Im Beschwerdefall erlangte der Beschwerdeführer durch die Aufforderung zur Rechtfertigung vom 10. August 2011 (zugestellt am 17. August 2011) erstmals offiziell Kenntnis von dem gegen ihn erhobenen Tatvorwurf; als Anfangszeitpunkt des Verfahrens ist daher dieser Tag anzunehmen. Das Verfahren wurde in zweiter Instanz nach Durchführung einer mündlichen Verhandlung vor der belangten Behörde mit dem angefochtenen Bescheid vom 12. März 2013 abgeschlossen. Dieser Bescheid wurde dem Beschwerdeführer am 21. März 2013 zugestellt.

Ausgehend von einer solcherart errechneten Verfahrensdauer von ca. 19 Monaten kann der belangten Behörde im Beschwerdefall nicht entgegengetreten werden, wenn sie die behauptete überlange Verfahrensdauer nicht als Milderungsgrund berücksichtigt hat (vgl. nochmals das das hg. Erkenntnis vom 24. September 2010, Zl. 2009/02/0329).

8. Da sich die Beschwerde aus diesen Erwägungen als unbegründet erweist, war sie gemäß § 42 Abs. 1 VwGG abzuweisen.

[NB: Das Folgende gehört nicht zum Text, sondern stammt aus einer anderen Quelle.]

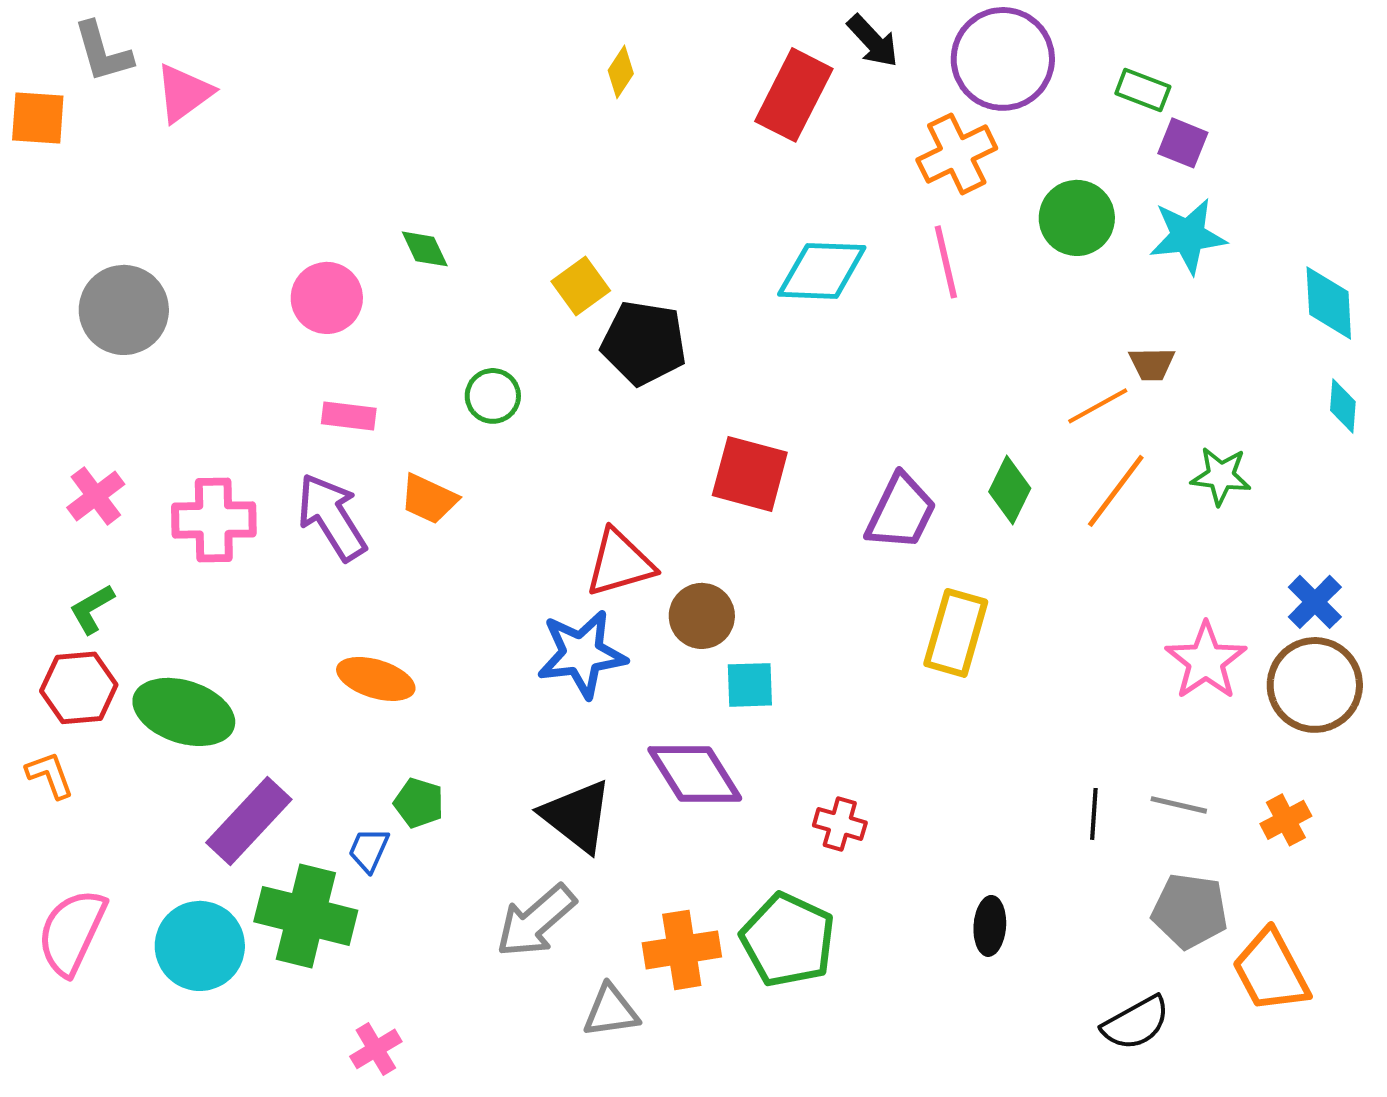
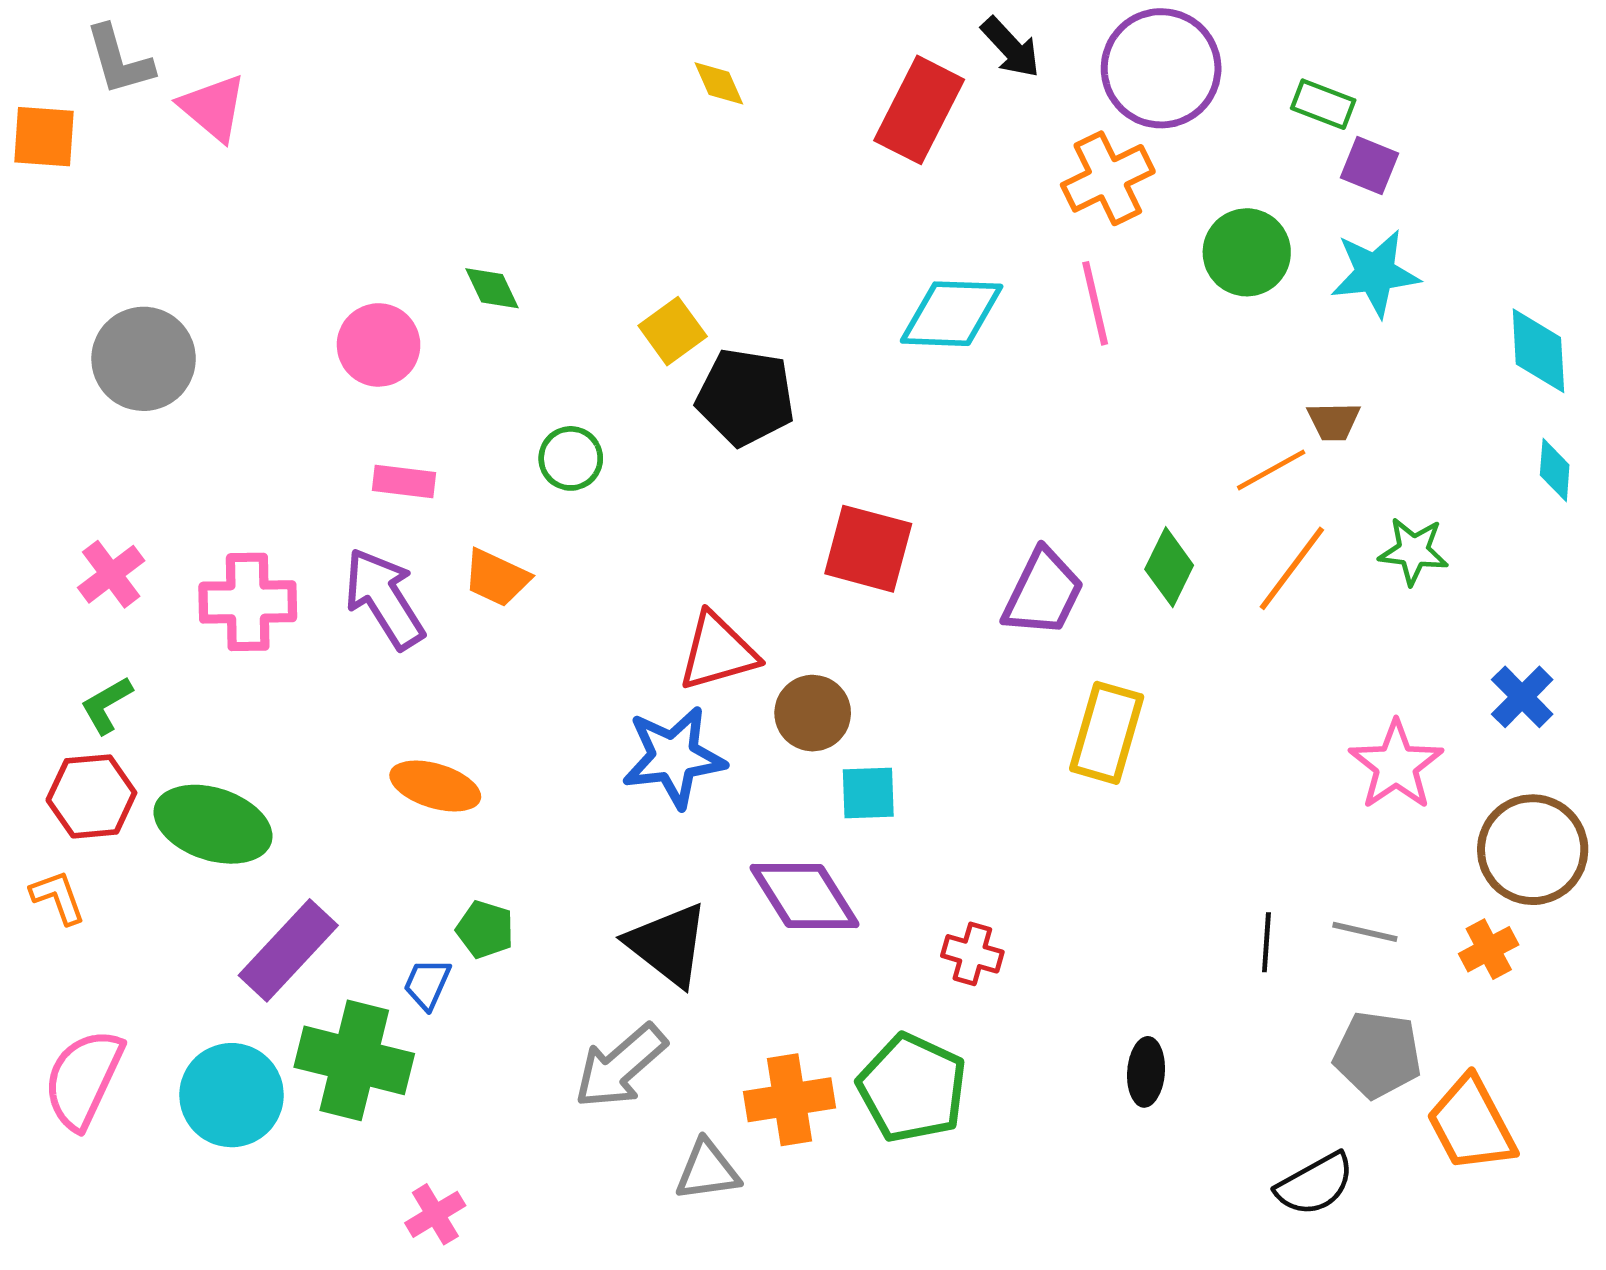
yellow diamond: (621, 72) -> (719, 83), turned -57
pink triangle: (184, 93) -> (213, 108), turned -44
brown circle: (1315, 685) -> (1533, 850), moved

9. Von der vom Beschwerdeführer beantragten mündlichen Verhandlung konnte gemäß § 39 Abs. 2 Z 4 und 6 VwGG abgesehen werden. Der Anforderung des Art. 6 Abs. 1 EMRK wurde durch die Durchführung einer öffentlichen, mündlichen Verhandlung vor der belangten Behörde, einem Tribunal im Sinne der EMRK, Genüge getan.

10. Die Entscheidung über den Aufwandersatz beruht gemäß § 79 Abs. 11 letzter Satz VwGG sowie § 3 Z 1 der VwGH-Aufwandersatzverordnung 2014, BGBl. II Nr. 518/2013 idF BGBl. II Nr. 8/2014, auf den §§ 47 ff VwGG iVm § 1 der VwGH-Aufwandersatzverordnung 2008, BGBl. II Nr. 455.